Every line from the one containing "4'b0011: an = 8'b11110111;" to the one containing "-4:seg= SIX;" in the records below, both included, must be set down exactly, and no other line.
── SUPPLIED INFORMATION ──
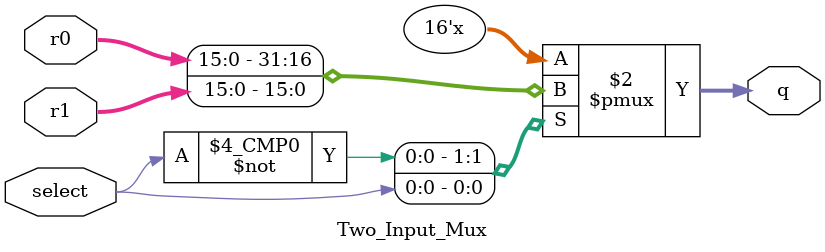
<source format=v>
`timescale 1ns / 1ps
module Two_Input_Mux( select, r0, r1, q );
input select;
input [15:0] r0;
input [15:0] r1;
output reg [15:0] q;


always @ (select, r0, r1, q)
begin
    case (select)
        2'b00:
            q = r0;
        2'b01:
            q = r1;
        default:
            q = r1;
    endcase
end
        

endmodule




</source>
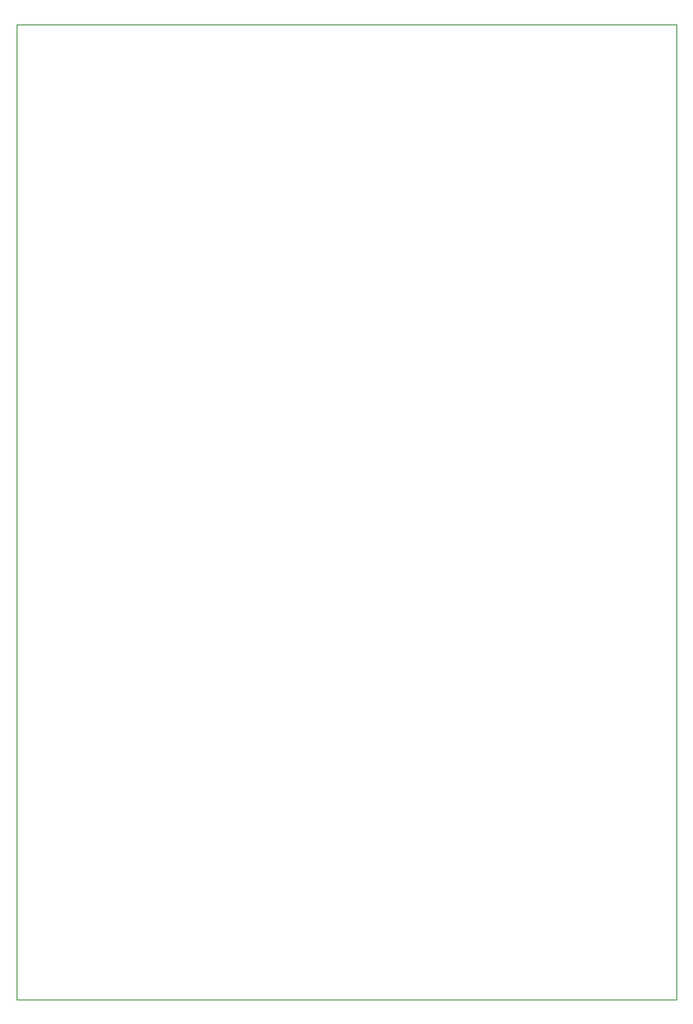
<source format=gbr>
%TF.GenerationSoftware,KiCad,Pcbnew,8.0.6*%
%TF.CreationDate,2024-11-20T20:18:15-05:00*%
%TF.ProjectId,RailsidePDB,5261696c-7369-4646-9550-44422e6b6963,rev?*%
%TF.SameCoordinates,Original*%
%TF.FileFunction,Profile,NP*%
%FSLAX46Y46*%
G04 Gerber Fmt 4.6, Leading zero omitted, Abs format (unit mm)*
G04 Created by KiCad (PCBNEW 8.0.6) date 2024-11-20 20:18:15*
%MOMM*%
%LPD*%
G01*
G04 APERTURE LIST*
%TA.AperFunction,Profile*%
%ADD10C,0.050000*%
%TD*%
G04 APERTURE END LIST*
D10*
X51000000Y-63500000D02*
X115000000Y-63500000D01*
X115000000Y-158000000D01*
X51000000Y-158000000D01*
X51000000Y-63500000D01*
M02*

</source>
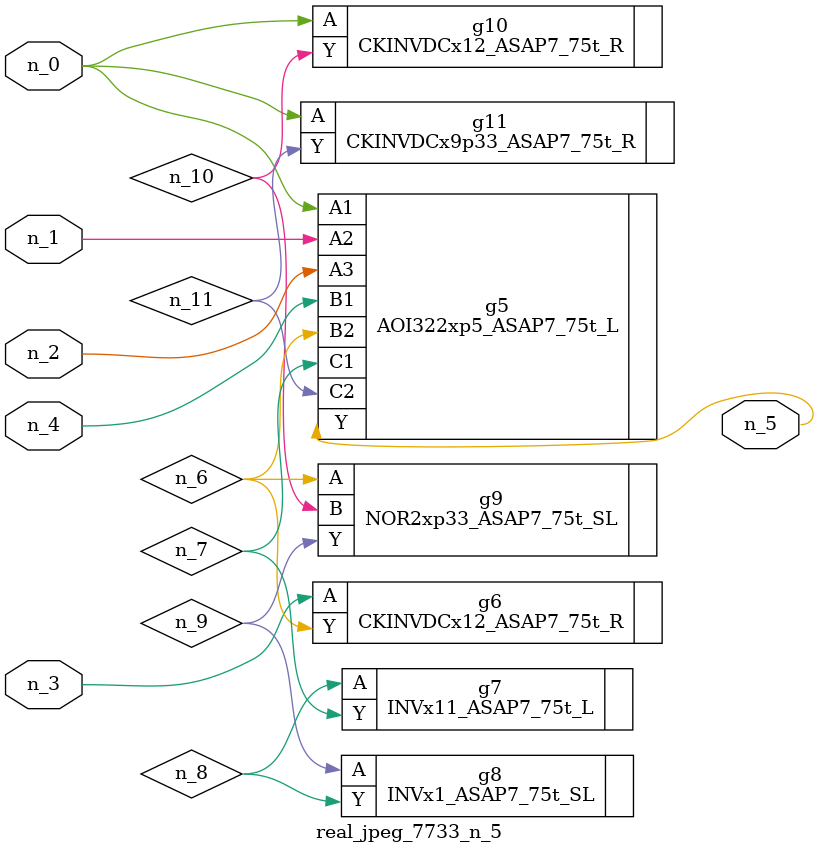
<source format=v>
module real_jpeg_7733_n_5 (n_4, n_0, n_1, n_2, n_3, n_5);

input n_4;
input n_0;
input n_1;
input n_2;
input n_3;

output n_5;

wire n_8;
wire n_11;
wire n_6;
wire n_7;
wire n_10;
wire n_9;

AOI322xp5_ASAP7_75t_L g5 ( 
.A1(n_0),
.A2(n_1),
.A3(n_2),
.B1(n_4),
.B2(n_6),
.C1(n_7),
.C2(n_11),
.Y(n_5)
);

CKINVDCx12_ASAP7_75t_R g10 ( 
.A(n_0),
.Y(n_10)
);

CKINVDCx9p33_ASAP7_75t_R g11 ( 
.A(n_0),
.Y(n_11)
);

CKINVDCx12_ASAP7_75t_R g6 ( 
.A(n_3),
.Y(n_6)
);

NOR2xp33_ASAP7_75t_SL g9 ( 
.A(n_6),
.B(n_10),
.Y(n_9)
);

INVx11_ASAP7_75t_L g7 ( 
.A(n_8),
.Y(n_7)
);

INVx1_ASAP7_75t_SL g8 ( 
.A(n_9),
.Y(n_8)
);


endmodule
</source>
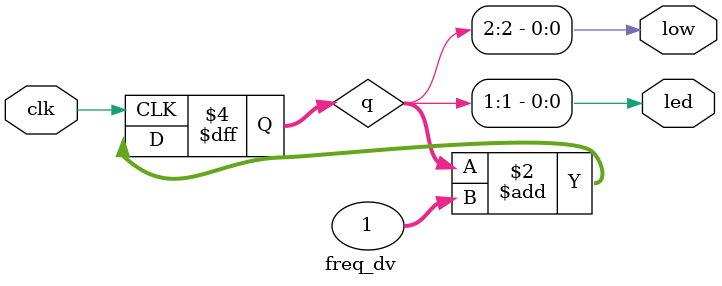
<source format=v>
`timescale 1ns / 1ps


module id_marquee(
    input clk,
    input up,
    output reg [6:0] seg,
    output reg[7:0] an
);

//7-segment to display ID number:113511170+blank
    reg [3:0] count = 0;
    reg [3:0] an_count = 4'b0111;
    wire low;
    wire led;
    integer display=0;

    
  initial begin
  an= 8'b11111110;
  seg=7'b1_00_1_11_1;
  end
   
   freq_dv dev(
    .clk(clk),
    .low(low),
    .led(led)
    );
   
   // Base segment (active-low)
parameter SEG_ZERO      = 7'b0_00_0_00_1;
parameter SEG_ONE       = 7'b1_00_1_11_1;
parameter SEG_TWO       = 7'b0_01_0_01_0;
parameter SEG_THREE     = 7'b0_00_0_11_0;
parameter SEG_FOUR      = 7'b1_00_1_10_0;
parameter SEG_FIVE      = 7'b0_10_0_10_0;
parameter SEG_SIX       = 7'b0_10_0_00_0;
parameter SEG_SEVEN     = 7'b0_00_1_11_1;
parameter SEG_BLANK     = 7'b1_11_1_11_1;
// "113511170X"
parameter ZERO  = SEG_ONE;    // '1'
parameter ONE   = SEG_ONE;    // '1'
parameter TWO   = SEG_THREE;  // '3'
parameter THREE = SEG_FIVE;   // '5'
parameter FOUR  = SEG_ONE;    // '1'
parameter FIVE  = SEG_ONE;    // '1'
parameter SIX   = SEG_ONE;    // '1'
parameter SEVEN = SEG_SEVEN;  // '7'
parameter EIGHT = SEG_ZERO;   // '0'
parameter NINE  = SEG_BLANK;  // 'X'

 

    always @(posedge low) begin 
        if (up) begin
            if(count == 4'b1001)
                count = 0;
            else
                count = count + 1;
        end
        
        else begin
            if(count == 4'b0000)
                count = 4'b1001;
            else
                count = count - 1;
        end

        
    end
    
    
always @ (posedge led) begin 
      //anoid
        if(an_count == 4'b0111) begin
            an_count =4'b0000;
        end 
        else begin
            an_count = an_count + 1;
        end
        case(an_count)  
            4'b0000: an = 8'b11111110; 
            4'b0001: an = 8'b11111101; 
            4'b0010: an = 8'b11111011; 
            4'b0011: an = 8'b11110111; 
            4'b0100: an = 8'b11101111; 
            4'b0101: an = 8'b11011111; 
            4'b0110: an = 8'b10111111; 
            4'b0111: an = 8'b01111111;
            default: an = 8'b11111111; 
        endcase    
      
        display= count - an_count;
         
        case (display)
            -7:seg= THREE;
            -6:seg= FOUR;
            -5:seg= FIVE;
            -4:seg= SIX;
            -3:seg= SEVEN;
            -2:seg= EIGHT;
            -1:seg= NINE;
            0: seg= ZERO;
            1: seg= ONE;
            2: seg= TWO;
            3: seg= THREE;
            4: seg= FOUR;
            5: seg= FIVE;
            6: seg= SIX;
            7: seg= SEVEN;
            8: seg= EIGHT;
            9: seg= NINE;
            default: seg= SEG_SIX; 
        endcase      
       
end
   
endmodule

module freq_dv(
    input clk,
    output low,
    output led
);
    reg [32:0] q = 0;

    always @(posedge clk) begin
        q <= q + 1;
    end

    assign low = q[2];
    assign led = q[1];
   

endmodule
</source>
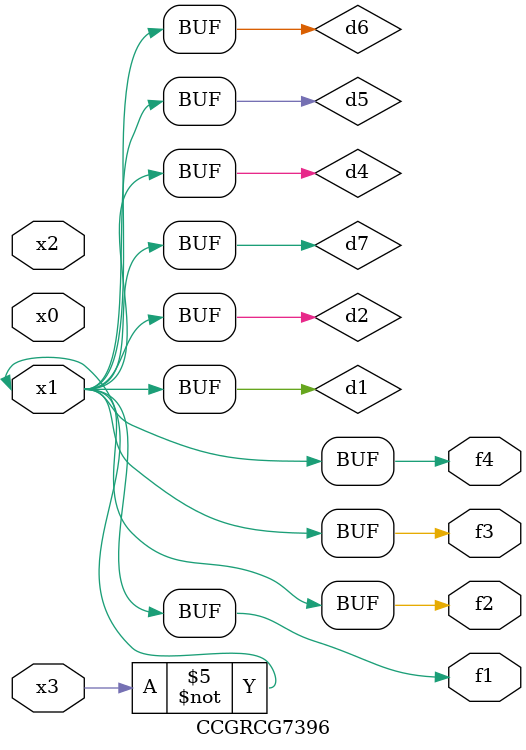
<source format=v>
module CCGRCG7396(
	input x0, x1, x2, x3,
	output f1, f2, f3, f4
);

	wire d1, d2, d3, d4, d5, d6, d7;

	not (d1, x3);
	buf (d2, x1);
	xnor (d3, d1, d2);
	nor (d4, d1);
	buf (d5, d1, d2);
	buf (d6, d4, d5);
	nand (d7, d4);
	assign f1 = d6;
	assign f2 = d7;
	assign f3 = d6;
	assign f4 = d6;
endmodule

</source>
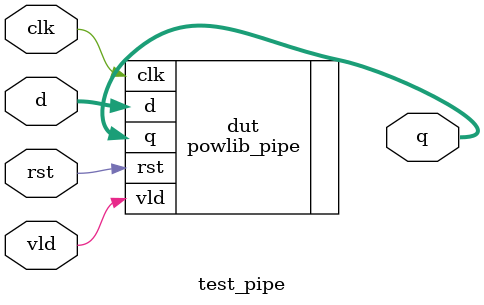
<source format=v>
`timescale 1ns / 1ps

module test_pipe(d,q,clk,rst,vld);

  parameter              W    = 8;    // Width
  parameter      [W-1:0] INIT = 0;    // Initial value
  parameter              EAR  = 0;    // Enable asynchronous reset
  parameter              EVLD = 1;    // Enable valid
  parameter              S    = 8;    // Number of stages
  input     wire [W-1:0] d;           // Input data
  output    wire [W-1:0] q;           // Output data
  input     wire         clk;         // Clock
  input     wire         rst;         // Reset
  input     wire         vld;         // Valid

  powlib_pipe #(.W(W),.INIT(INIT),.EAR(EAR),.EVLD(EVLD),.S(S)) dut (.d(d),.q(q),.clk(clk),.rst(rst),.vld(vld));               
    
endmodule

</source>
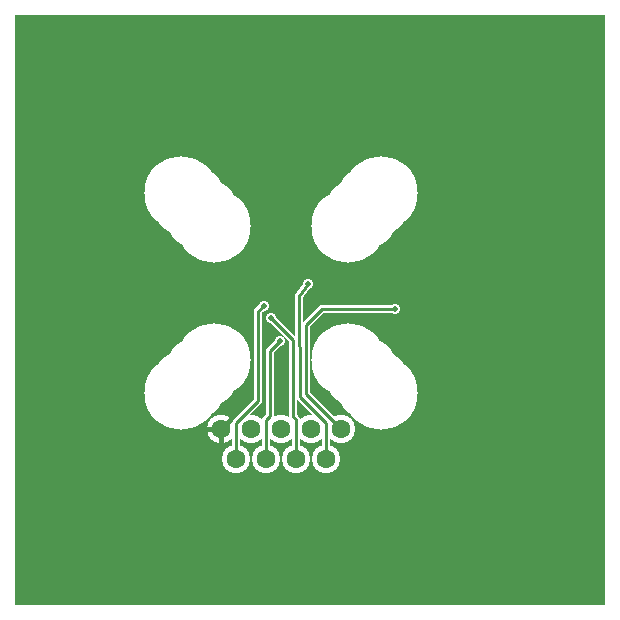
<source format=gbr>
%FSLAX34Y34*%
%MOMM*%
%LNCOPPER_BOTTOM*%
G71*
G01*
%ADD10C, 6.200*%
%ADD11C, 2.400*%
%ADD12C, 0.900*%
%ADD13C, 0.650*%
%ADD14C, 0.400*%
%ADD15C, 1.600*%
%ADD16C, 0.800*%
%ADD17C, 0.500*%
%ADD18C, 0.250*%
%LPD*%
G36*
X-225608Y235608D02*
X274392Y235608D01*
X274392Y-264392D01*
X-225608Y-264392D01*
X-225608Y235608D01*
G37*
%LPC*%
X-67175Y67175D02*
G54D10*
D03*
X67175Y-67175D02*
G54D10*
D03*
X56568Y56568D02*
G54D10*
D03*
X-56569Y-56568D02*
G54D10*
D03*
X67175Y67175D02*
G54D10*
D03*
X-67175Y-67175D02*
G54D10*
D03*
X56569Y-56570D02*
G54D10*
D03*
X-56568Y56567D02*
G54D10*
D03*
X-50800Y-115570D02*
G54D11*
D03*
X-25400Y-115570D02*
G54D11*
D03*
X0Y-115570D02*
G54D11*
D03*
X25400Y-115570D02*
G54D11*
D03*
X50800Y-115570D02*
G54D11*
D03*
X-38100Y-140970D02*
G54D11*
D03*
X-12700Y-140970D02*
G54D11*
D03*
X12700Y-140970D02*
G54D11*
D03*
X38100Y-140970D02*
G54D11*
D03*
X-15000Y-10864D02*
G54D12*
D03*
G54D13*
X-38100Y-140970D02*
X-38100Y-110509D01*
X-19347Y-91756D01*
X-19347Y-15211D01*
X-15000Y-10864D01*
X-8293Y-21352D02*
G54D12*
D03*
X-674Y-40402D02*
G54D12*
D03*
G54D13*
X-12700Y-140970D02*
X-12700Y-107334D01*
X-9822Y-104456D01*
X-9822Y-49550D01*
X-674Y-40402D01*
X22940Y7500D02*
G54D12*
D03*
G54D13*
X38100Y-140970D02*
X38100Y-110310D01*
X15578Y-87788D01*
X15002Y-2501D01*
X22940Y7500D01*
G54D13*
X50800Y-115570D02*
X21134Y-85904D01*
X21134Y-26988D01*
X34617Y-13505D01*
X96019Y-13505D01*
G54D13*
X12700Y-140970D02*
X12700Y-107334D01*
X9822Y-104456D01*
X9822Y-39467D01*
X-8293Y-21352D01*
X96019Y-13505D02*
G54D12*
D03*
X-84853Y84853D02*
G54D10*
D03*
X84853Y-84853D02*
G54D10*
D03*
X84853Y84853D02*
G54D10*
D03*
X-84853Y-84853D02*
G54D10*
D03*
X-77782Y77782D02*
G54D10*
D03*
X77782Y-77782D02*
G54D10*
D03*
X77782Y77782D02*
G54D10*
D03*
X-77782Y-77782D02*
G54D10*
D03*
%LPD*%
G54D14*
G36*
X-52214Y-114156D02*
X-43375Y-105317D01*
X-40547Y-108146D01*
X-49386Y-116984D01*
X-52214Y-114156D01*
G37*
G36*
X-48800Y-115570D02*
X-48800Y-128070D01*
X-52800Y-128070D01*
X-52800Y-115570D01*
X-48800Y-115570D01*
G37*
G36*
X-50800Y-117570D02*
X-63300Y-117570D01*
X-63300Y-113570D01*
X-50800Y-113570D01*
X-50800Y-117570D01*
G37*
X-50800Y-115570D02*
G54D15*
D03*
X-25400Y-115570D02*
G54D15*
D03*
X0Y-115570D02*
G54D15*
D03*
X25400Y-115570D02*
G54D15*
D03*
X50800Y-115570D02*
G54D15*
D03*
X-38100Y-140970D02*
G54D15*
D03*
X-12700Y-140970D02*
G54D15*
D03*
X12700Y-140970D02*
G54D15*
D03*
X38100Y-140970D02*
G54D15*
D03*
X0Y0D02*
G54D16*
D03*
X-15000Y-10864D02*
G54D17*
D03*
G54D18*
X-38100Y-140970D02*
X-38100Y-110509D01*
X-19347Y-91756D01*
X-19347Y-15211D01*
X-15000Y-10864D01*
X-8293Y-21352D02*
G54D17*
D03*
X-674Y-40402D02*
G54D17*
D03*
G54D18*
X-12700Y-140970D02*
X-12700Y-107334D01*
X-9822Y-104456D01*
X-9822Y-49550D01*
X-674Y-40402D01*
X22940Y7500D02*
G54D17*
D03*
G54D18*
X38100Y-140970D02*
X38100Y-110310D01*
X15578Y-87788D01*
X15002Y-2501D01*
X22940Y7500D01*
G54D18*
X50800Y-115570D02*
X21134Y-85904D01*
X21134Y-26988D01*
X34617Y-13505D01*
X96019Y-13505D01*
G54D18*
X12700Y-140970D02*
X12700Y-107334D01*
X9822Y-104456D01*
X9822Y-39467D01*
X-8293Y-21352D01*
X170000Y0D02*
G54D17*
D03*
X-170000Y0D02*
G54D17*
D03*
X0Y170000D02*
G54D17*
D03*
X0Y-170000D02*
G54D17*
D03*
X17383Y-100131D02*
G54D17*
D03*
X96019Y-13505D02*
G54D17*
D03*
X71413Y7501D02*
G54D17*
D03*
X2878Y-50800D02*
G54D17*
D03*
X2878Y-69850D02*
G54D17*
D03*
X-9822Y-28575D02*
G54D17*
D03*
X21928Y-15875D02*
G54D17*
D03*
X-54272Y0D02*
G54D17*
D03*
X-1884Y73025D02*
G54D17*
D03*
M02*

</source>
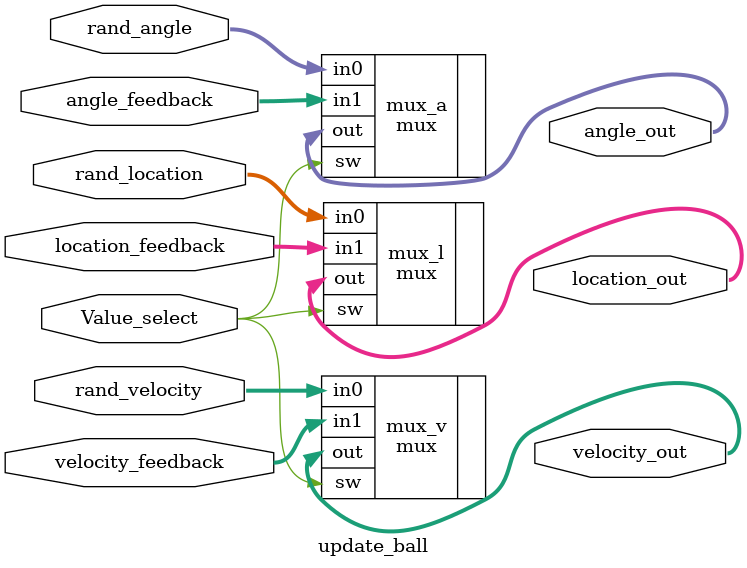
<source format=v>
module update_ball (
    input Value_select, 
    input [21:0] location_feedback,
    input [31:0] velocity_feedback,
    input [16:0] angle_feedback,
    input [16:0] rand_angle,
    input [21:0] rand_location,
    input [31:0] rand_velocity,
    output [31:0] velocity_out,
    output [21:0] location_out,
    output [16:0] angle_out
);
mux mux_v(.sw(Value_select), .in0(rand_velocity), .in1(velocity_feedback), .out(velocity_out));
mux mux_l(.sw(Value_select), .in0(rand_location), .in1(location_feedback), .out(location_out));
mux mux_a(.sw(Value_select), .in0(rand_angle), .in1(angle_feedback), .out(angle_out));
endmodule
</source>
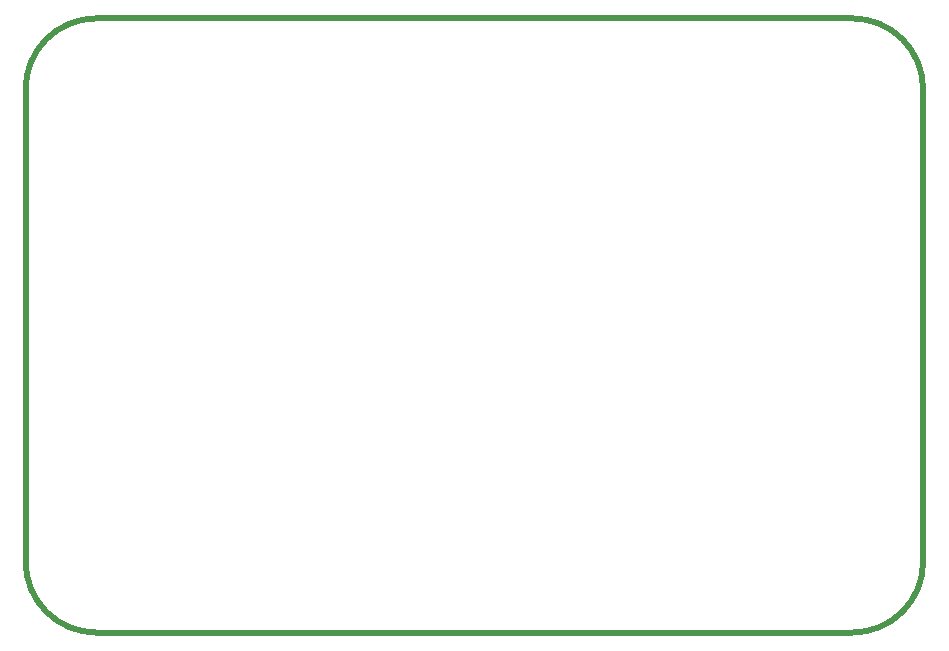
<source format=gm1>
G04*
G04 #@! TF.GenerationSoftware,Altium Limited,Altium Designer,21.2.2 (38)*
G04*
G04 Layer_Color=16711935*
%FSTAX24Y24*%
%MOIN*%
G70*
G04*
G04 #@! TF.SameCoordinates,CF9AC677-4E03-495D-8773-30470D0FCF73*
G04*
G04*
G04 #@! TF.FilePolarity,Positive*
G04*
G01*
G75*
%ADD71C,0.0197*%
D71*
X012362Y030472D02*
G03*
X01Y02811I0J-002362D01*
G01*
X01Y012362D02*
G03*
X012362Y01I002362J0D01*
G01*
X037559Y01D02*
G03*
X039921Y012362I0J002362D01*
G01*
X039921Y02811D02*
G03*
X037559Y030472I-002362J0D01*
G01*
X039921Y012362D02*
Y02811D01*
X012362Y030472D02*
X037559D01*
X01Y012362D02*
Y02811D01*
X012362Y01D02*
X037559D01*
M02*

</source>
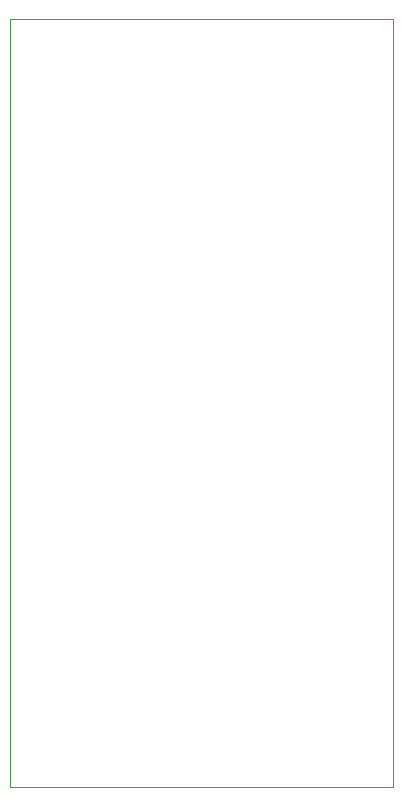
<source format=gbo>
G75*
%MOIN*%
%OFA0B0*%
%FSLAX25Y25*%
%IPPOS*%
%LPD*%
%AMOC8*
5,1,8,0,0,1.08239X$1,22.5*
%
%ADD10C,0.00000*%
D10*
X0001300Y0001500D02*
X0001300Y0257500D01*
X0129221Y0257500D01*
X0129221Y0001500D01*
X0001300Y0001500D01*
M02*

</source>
───
_TASK ANSWER_.
            4'b0011: an = 8'b11110111; 
            4'b0100: an = 8'b11101111; 
            4'b0101: an = 8'b11011111; 
            4'b0110: an = 8'b10111111; 
            4'b0111: an = 8'b01111111;
            default: an = 8'b11111111; 
        endcase    
      
        display= count - an_count;
         
        case (display)
            -7:seg= THREE;
            -6:seg= FOUR;
            -5:seg= FIVE;
            -4:seg= SIX;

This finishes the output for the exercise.